19 En de koning Zedekía zeide tot Jeremía: Ik ben bevreesd voor de Joden die tot de Chaldeeën gevallen zijn, dat zij mij misschien in derzelver hand overgeven en zij den spot met mij drijven.
20 En Jeremía zeide: Zij zullen u niet overgeven; zijt toch gehoorzaam der stem des HEEREN, naar dewelke ik tot u spreek; zo zal het u welgaan en uw ziel zal leven.
21 Maar indien gij weigert uit te gaan, zo is dit het woord dat de HEERE mij heeft doen zien:
22 Ziedaar, al de vrouwen die in het huis des konings van Juda zijn overgebleven, zullen uitgevoerd worden tot de vorsten des konings van Babel; en dezelve zullen zeggen: Uw vredegenoten hebben u aangehitst en hebben u overmocht; uw voeten zijn in den modder gezonken, zij zijn achterwaarts gekeerd.
23 Zij zullen dan al uw vrouwen en al uw zonen tot de Chaldeeën uitvoeren; ook zult gij zelf van hun hand niet ontkomen; maar gij zult door de hand des konings van Babel gegrepen worden, en gij zult deze stad met vuur verbranden.
24 Toen zeide Zedekía tot Jeremía: Dat niemand wete van deze woorden, zo zult gij niet sterven.
25 En als de vorsten zullen horen dat ik met u gesproken heb, en tot u komen en tot u zeggen: Verklaar ons nu, wat hebt gij tot den koning gesproken?
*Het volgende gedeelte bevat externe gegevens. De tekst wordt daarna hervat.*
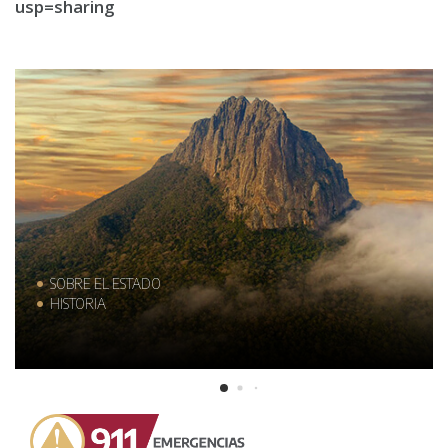
usp=sharing
SOBRE EL ESTADO
HISTORIA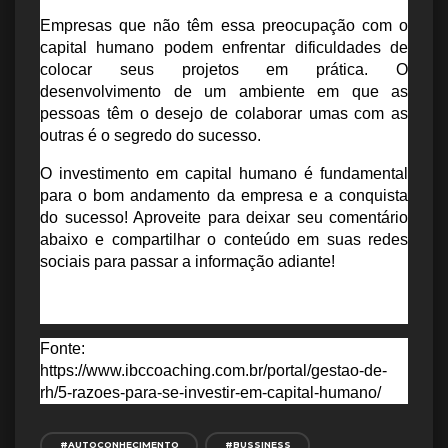
Empresas que não têm essa preocupação com o 
capital humano podem enfrentar dificuldades de 
colocar seus projetos em prática. O 
desenvolvimento de um ambiente em que as 
pessoas têm o desejo de colaborar umas com as 
outras é o segredo do sucesso.
O investimento em capital humano é fundamental 
para o bom andamento da empresa e a conquista 
do sucesso! Aproveite para deixar seu comentário 
abaixo e compartilhar o conteúdo em suas redes 
sociais para passar a informação adiante!
Fonte: 
https://www.ibccoaching.com.br/portal/gestao-de-
rh/5-razoes-para-se-investir-em-capital-humano/
#AUTOCONHECIMENTO
#BUSSINESS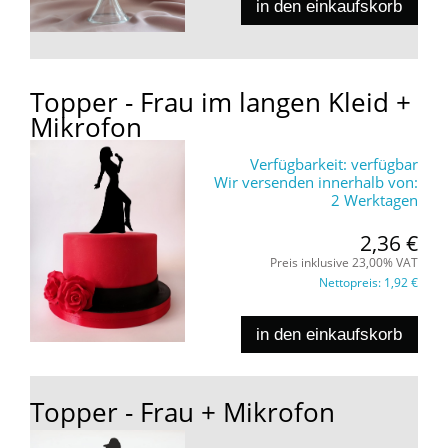
in den einkaufskorb
Topper - Frau im langen Kleid +
Mikrofon
Verfügbarkeit:
verfügbar
Wir versenden innerhalb von:
2 Werktagen
2,36 €
Preis inklusive 23,00% VAT
Nettopreis:
1,92 €
in den einkaufskorb
Topper - Frau + Mikrofon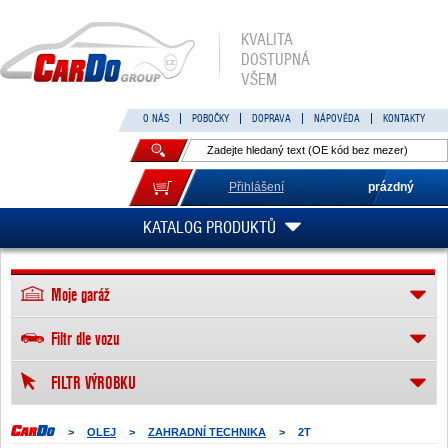
KVALITA
DOSTUPNÁ
VŠEM
O NÁS
POBOČKY
DOPRAVA
NÁPOVĚDA
KONTAKTY
Přihlášení
prázdný
KATALOG PRODUKTŮ
Moje garáž
Filtr dle vozu
FILTR VÝROBKU
>
OLEJ
>
ZAHRADNÍ TECHNIKA
>
2T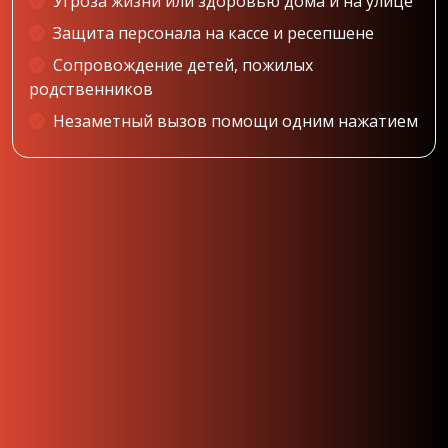
Угроза жизни или здоровью дома и на улице
Защита персонала на кассе и ресепшене
Сопровождение детей, пожилых
родственников
Незаметный вызов помощи одним нажатием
Verheel het niet voor ons, zo zullen wij u niet doden; en wat heeft de koning tot u gesproken?
26 Zo zult gij tot hen zeggen: Ik wierp mijn smeking voor des konings aangezicht neder, dat hij mij niet zou weder laten brengen in Jónathans huis om aldaar te sterven.
27 Als dan al de vorsten tot Jeremía kwamen en hem vraagden, verklaarde hij hun naar al deze woorden, die de koning geboden had; en zij lieten van hem af, omdat de zaak niet was gehoord.
28 En Jeremía bleef in het voorhof der bewaring, tot op den dag dat Jeruzalem werd ingenomen; en hij was er nog, als Jeruzalem was ingenomen.